Growing up wrestling had an image that was targeted towards kids. Story lines were very cut and dry and mostly revolved around the premise of good guys versus bad guys (or using wrestling terminology faces vs heels). While the action in the ring was of a high quality, the story telling was not, and a large number of wrestling fans yearned for a product with a little more edge. Something that could be more than the basic “I don’t like you cause you’re a bad dude” story lines being presented. All the good guy characters were carbon cut outs of each other and no one really seemed to be a clear stand out. This actually started to drive fans towards rooting for the villains because at least they were doing cool stuff. Have you ever noticed how villains in any story are the most interesting? It’s because they provide the most depth, and this holds true to wrestling as well. Heels (or bad guys) tend to be more interesting because they’re willing do whatever it takes to win. The say your prayers and eat your vitamins era of wrestling had run stale and it was time for a change. And fans got change in buckets with the arrival of Stone Cold Steve Austin, who became a catalyst in ushering a brand new era of wrestling which helped escape the shadows of Hulk Hogan, brother.

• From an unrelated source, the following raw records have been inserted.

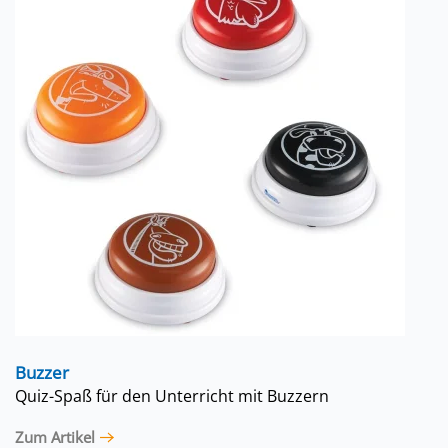
Buzzer
Quiz-Spaß für den Unterricht mit Buzzern
Zum Artikel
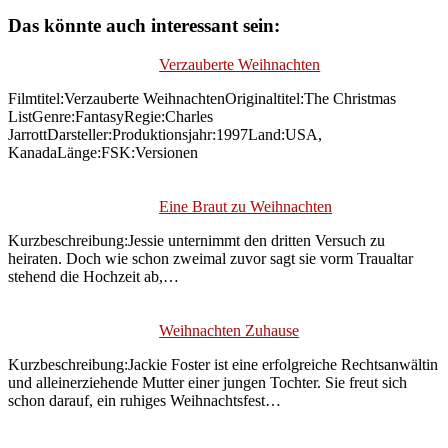
Das könnte auch interessant sein:
Verzauberte Weihnachten
Filmtitel:Verzauberte WeihnachtenOriginaltitel:The Christmas
ListGenre:FantasyRegie:Charles
JarrottDarsteller:Produktionsjahr:1997Land:USA,
KanadaLänge:FSK:Versionen
Eine Braut zu Weihnachten
Kurzbeschreibung:Jessie unternimmt den dritten Versuch zu
heiraten. Doch wie schon zweimal zuvor sagt sie vorm Traualtar
stehend die Hochzeit ab,…
Weihnachten Zuhause
Kurzbeschreibung:Jackie Foster ist eine erfolgreiche Rechtsanwältin
und alleinerziehende Mutter einer jungen Tochter. Sie freut sich
schon darauf, ein ruhiges Weihnachtsfest…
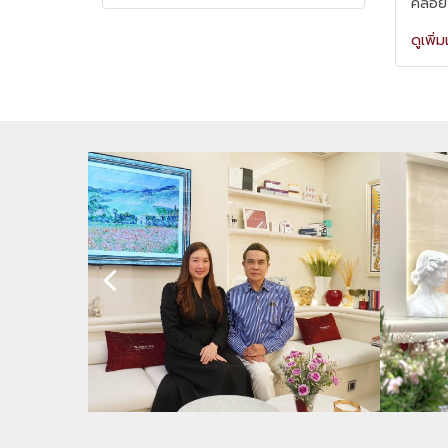
คล้อย 
ดูเพิ่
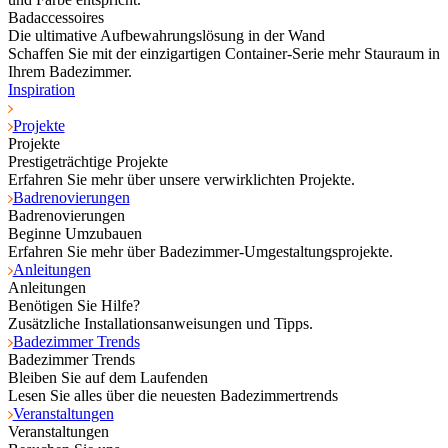
Badaccessoires
Die ultimative Aufbewahrungslösung in der Wand
Schaffen Sie mit der einzigartigen Container-Serie mehr Stauraum in
Ihrem Badezimmer.
Inspiration
Projekte
Projekte
Prestigeträchtige Projekte
Erfahren Sie mehr über unsere verwirklichten Projekte.
Badrenovierungen
Badrenovierungen
Beginne Umzubauen
Erfahren Sie mehr über Badezimmer-Umgestaltungsprojekte.
Anleitungen
Anleitungen
Benötigen Sie Hilfe?
Zusätzliche Installationsanweisungen und Tipps.
Badezimmer Trends
Badezimmer Trends
Bleiben Sie auf dem Laufenden
Lesen Sie alles über die neuesten Badezimmertrends
Veranstaltungen
Veranstaltungen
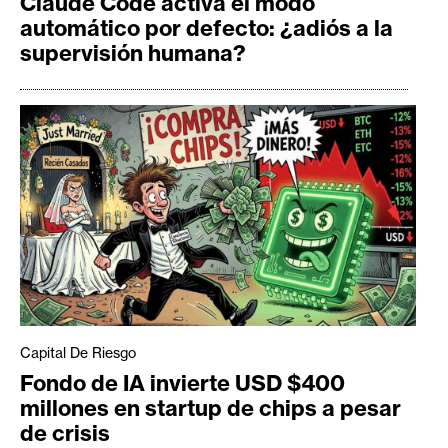
Claude Code activa el modo
automático por defecto: ¿adiós a la
supervisión humana?
Capital De Riesgo
Fondo de IA invierte USD $400
millones en startup de chips a pesar
de crisis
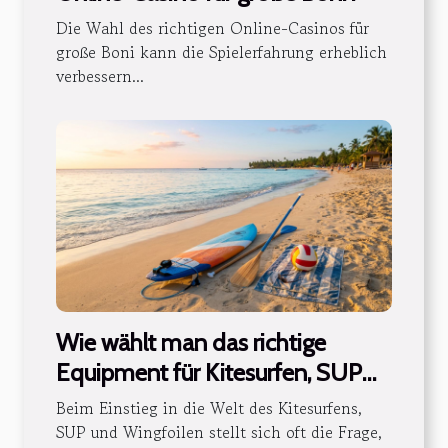
Die Wahl des richtigen Online-Casinos für
große Boni kann die Spielerfahrung erheblich
verbessern...
Wie wählt man das richtige
Equipment für Kitesurfen, SUP
und Wingfoilen aus?
Beim Einstieg in die Welt des Kitesurfens,
SUP und Wingfoilen stellt sich oft die Frage,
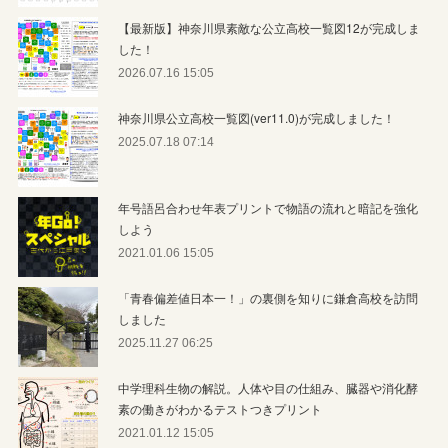
【最新版】神奈川県素敵な公立高校一覧図12が完成しま
した！
2026.07.16 15:05
神奈川県公立高校一覧図(ver11.0)が完成しました！
2025.07.18 07:14
年号語呂合わせ年表プリントで物語の流れと暗記を強化
しよう
2021.01.06 15:05
「青春偏差値日本一！」の裏側を知りに鎌倉高校を訪問
しました
2025.11.27 06:25
中学理科生物の解説。人体や目の仕組み、臓器や消化酵
素の働きがわかるテストつきプリント
2021.01.12 15:05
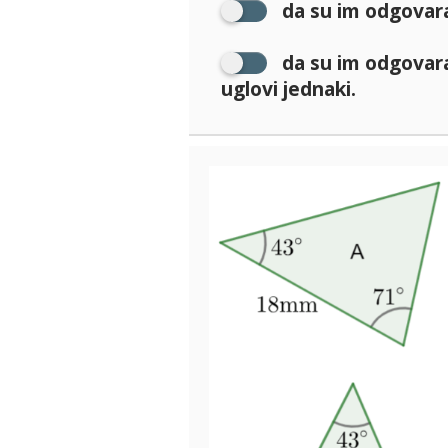
da su im odgovaraj
da su im odgovara
uglovi jednaki.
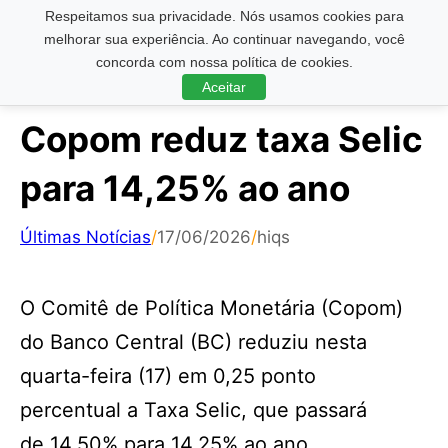
Respeitamos sua privacidade. Nós usamos cookies para
Pesquisar ...
melhorar sua experiência. Ao continuar navegando, você
concorda com nossa política de cookies.
Aceitar
Copom reduz taxa Selic
para 14,25% ao ano
Últimas Notícias
/
17/06/2026
/
hiqs
O Comitê de Política Monetária (Copom)
do Banco Central (BC) reduziu nesta
quarta-feira (17) em 0,25 ponto
percentual a Taxa Selic, que passará
de 14,50% para 14,25% ao ano.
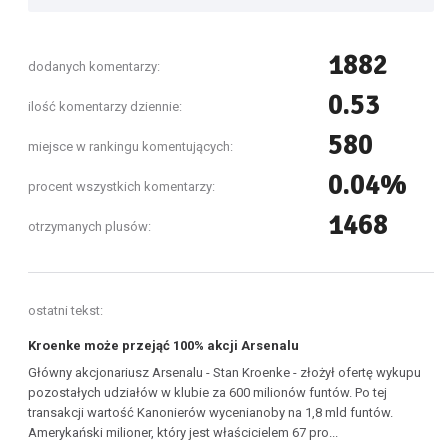
1882
dodanych komentarzy:
0.53
ilość komentarzy dziennie:
580
miejsce w rankingu komentujących:
0.04%
procent wszystkich komentarzy:
1468
otrzymanych plusów:
ostatni tekst:
Kroenke może przejąć 100% akcji Arsenalu
Główny akcjonariusz Arsenalu - Stan Kroenke - złożył ofertę wykupu
pozostałych udziałów w klubie za 600 milionów funtów. Po tej
transakcji wartość Kanonierów wycenianoby na 1,8 mld funtów.
Amerykański milioner, który jest właścicielem 67 pro...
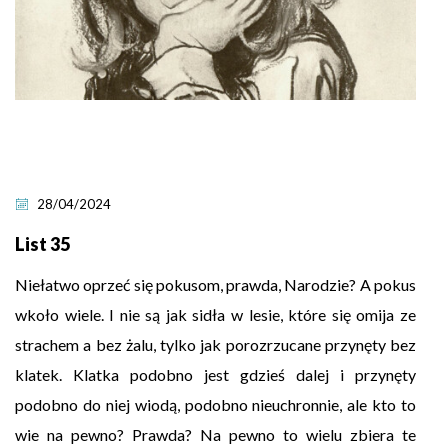
28/04/2024
List 35
Niełatwo oprzeć się pokusom, prawda, Narodzie? A pokus
wkoło wiele. I nie są jak sidła w lesie, które się omija ze
strachem a bez żalu, tylko jak porozrzucane przynęty bez
klatek. Klatka podobno jest gdzieś dalej i przynęty
podobno do niej wiodą, podobno nieuchronnie, ale kto to
wie na pewno? Prawda? Na pewno to wielu zbiera te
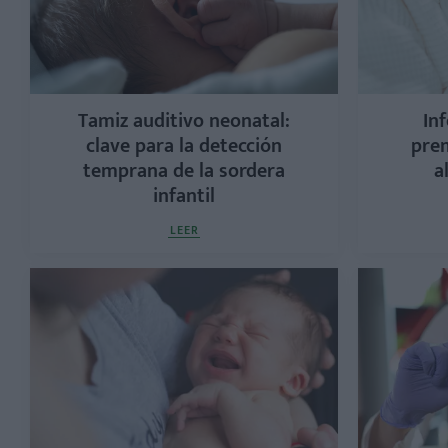
Tamiz auditivo neonatal:
In
clave para la detección
prem
temprana de la sordera
a
infantil
LEER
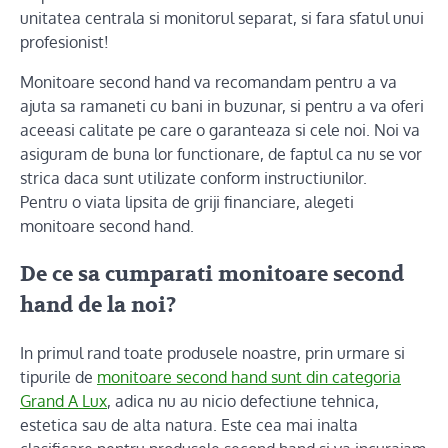
unitatea centrala si monitorul separat, si fara sfatul unui
profesionist!
Monitoare second hand va recomandam pentru a va
ajuta sa ramaneti cu bani in buzunar, si pentru a va oferi
aceeasi calitate pe care o garanteaza si cele noi. Noi va
asiguram de buna lor functionare, de faptul ca nu se vor
strica daca sunt utilizate conform instructiunilor.
Pentru o viata lipsita de griji financiare, alegeti
monitoare second hand.
De ce sa cumparati monitoare second
hand de la noi?
In primul rand toate produsele noastre, prin urmare si
tipurile de
monitoare second hand sunt din categoria
Grand A Lux
, adica nu au nicio defectiune tehnica,
estetica sau de alta natura. Este cea mai inalta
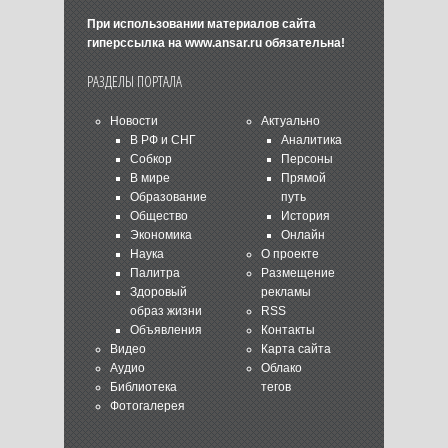
При использовании материалов сайта
гиперссылка на
www.ansar.ru
обязательна!
РАЗДЕЛЫ ПОРТАЛА
Новости
Актуально
В РФ и СНГ
Аналитика
Собкор
Персоны
В мире
Прямой
Образование
путь
Общество
История
Экономика
Онлайн
Наука
О проекте
Палитра
Размещение
Здоровый
рекламы
образ жизни
RSS
Объявления
Контакты
Видео
Карта сайта
Аудио
Облако
Библиотека
тегов
Фотогалерея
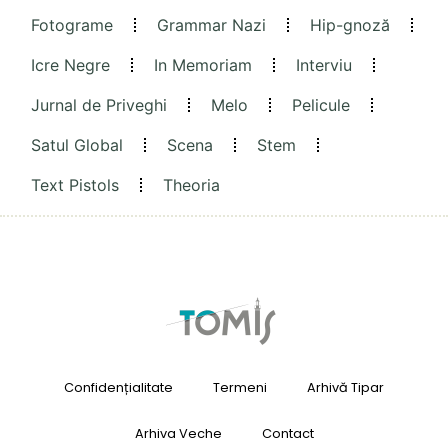
Fotograme
Grammar Nazi
Hip-gnoză
Icre Negre
In Memoriam
Interviu
Jurnal de Priveghi
Melo
Pelicule
Satul Global
Scena
Stem
Text Pistols
Theoria
Confidențialitate
Termeni
Arhivă Tipar
Arhiva Veche
Contact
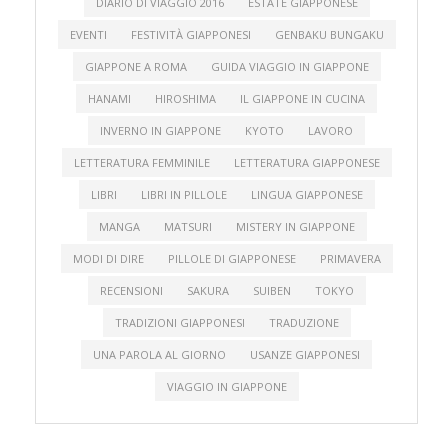
DIARIO DI VIAGGIO 2016
ESTATE GIAPPONESE
EVENTI
FESTIVITÀ GIAPPONESI
GENBAKU BUNGAKU
GIAPPONE A ROMA
GUIDA VIAGGIO IN GIAPPONE
HANAMI
HIROSHIMA
IL GIAPPONE IN CUCINA
INVERNO IN GIAPPONE
KYOTO
LAVORO
LETTERATURA FEMMINILE
LETTERATURA GIAPPONESE
LIBRI
LIBRI IN PILLOLE
LINGUA GIAPPONESE
MANGA
MATSURI
MISTERY IN GIAPPONE
MODI DI DIRE
PILLOLE DI GIAPPONESE
PRIMAVERA
RECENSIONI
SAKURA
SUIBEN
TOKYO
TRADIZIONI GIAPPONESI
TRADUZIONE
UNA PAROLA AL GIORNO
USANZE GIAPPONESI
VIAGGIO IN GIAPPONE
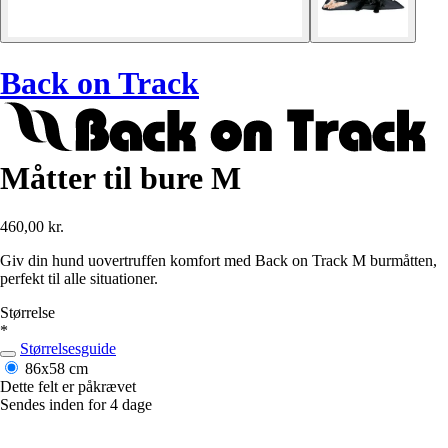
Back on Track
Måtter til bure M
460,00 kr.
Giv din hund uovertruffen komfort med Back on Track M burmåtten,
perfekt til alle situationer.
Størrelse
*
Størrelsesguide
86x58 cm
Dette felt er påkrævet
Sendes inden for 4 dage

Everything wrestling fans had been taught to boo was present in Austin’s character. He was violent, didn’t care for authority, would cheat, would say whatever he wanted, and wrestling fans ate it up. Finally they had a character that represented a much needed shift within the sport. Not since the likes of Hulk Hogan had the wrestling world seen a character with such crazy popularity. When the glass shattered to start his entrance music fans lost their minds. “Austin 3:16 says I just kicked your ass” was more then a fantastic catch phrase it became a mantra. A slogan that slammed the door on the old ways of wrestling characters and story lines and kicked open the door that would lead to what is known as the Attitude Era.

Stone Cold Steve Austin lead a movement within the wrestling community that had never been seen before. His emergence allowed for the blurring of lines with characters. Suddenly you didn’t need to be a face to be popular with the crowd, you could be just as popular by being a heel. By all means Austin should have been viewed as a heel, his actions dictated such. It was his charisma both in the ring and on the mic that made crowds go from hating him to loving him. Austin represented the much needed change wrestling fans had been hoping for, and with a resounding “Hell Yeah” they helped push him through the stratosphere.

When the history books look back at the Attitude Era what will they say? Was Austin the best wrestler of his generation? No probably not,but he didn’t need to be either. He was the shot in the arm the sport demanded and made professional wrestling worth talking about again, and memorable. There is no wrestling fan alive who’ll ever forget watching Austin drive a beer truck into the arena or his Wrestlemania matches with the Rock or watching him push Mike Tyson. Stone Cold Steve Austin became more than just a wrestler he became a movement. Someone for fans to hang their hats on and get behind because he represented all their inner frustrations, kicked ass, flipped the bird, and drank beer. When the history books look back on the Attitude Era all it’ll say is Austin 3:16 just kicked your ass… and that’s the bottom line.